There are hundreds of sailing shanties, and there's Christopher Cross's "Sailing" and Jimmy Buffett's "Take It Back" (the best and perhaps only America's Cup rooting song). But nobody sings about the nautical life better than Aiken. He spends much of the year aboard a 42-foot cutter near Chesapeake, Va., and this simple ode to being on the water explains the appeal.
34 VAN LINGLE MUNGO
Dave Frishberg, 1969
It's little more than Frishberg crooning colorful names of ballplayers from the '40s to jazzy piano lines, but it's wonderfully entertaining. (Where else will you hear Max Lanier rhymed with Johnny Vander Meer?) The one discordant note: The song's mellow lilt hardly fits with the hard-drinking and combative Mungo—who, legend has it, once had to be secreted out of a restaurant in Cuba in a laundry bin to avoid an angry husband with a butcher knife.
35 STEWBALL
Leadbelly, 1940
It might have the richest history of any sports song. The tune was originally an English ballad from the 1700s telling the story of an 11-year-old gelding belonging to Lord Godolphin, who sent the horse to Ireland to race an uppity landowner's champion. "Stewball" made its way to America as a slaves' work song. In Leadbelly's version, the iconic bluesman urges underdog-loving horseplayers, "Bet on Stewball, you might win, win, win." A different version was a hit for Peter, Paul and Mary in 1963.

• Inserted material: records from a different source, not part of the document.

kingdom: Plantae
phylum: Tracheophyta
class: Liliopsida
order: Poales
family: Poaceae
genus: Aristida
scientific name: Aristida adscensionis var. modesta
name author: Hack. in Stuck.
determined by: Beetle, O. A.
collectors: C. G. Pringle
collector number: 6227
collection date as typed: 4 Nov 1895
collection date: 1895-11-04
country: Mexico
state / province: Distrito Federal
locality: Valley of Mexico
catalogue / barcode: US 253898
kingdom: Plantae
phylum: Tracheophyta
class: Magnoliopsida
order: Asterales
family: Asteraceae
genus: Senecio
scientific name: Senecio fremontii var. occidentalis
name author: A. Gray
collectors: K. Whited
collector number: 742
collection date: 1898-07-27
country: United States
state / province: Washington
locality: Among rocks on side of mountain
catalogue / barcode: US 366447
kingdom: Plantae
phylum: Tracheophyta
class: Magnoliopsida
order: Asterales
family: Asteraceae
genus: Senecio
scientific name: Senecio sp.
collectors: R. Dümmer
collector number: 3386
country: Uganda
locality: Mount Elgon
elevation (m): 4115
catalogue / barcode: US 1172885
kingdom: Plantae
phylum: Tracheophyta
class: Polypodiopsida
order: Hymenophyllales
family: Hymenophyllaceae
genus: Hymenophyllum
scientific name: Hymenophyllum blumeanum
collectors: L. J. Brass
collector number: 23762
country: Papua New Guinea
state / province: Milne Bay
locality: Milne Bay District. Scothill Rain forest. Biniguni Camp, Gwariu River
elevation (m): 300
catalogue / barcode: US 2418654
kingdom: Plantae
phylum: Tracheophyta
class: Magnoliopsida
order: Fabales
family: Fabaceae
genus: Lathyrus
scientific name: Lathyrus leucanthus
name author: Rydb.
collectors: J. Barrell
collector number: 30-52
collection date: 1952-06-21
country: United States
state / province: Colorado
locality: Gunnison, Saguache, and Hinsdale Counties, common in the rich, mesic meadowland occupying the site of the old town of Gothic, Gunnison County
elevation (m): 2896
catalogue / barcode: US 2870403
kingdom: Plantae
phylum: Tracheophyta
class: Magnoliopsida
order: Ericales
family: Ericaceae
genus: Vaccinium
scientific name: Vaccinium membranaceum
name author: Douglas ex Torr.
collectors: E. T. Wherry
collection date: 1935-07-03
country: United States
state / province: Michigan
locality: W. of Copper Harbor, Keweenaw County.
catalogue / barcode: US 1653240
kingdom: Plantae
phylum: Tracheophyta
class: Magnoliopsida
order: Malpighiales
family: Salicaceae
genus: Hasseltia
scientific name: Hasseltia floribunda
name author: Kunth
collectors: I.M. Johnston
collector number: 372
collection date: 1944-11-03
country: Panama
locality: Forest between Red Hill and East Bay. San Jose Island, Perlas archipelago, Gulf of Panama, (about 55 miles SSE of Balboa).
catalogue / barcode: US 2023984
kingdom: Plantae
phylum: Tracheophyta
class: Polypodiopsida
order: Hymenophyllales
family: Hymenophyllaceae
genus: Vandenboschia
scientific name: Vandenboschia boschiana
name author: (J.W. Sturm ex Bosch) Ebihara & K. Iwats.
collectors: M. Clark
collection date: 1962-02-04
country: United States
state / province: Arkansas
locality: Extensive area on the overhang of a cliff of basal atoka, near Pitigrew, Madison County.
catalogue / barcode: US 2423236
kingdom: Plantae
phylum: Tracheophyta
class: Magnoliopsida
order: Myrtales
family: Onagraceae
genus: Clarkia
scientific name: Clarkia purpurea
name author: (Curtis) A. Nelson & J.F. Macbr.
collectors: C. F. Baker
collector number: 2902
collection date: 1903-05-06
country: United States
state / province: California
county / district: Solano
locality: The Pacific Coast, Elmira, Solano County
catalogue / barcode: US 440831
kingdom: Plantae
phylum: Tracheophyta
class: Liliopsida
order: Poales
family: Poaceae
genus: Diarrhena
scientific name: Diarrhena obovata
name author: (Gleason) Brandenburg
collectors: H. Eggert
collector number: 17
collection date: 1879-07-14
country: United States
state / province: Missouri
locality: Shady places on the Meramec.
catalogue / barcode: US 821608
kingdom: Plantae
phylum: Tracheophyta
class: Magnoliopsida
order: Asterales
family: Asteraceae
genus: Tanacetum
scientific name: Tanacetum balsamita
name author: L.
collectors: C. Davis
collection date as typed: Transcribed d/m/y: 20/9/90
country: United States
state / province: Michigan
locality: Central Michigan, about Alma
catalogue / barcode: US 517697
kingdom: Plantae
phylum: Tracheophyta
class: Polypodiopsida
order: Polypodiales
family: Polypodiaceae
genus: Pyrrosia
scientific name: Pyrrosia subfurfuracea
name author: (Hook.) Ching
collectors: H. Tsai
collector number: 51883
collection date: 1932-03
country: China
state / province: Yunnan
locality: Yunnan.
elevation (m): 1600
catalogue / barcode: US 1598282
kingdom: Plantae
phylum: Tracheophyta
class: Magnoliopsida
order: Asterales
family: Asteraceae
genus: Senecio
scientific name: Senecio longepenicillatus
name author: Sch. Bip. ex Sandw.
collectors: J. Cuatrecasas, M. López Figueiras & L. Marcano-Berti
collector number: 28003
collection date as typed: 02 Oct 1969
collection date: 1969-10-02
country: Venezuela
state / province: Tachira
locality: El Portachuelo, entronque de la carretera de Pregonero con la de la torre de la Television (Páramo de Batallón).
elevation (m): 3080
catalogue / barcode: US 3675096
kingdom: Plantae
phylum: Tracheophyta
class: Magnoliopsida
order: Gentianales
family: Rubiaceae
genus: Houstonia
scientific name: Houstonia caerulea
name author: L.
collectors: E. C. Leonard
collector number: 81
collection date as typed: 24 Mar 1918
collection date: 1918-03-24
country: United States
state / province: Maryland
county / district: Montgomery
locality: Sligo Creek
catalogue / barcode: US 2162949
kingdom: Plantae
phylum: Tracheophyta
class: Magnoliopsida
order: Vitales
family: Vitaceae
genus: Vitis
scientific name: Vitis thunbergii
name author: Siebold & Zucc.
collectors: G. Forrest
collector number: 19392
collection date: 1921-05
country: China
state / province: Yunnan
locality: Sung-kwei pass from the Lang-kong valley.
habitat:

36 AMERICA'S FAVORITE PASTIME
Todd Snider, 2009
Dock Ellis's 1970 no-hitter on LSD has inspired at least a half dozen songwriters. Barbara Manning and the SF Seals did the trippiest version, in 1993, but Snider, a countryish storyteller from the John Prine school, has the most entertaining. He vividly imagines the day the Pirates' righthander no-hit the Padres after dropping acid ("Taking the mound the ground turned into the icing on a birthday cake. . . ."). Said Snider, "As soon as I heard [about that game] I knew I was going to make a song about it."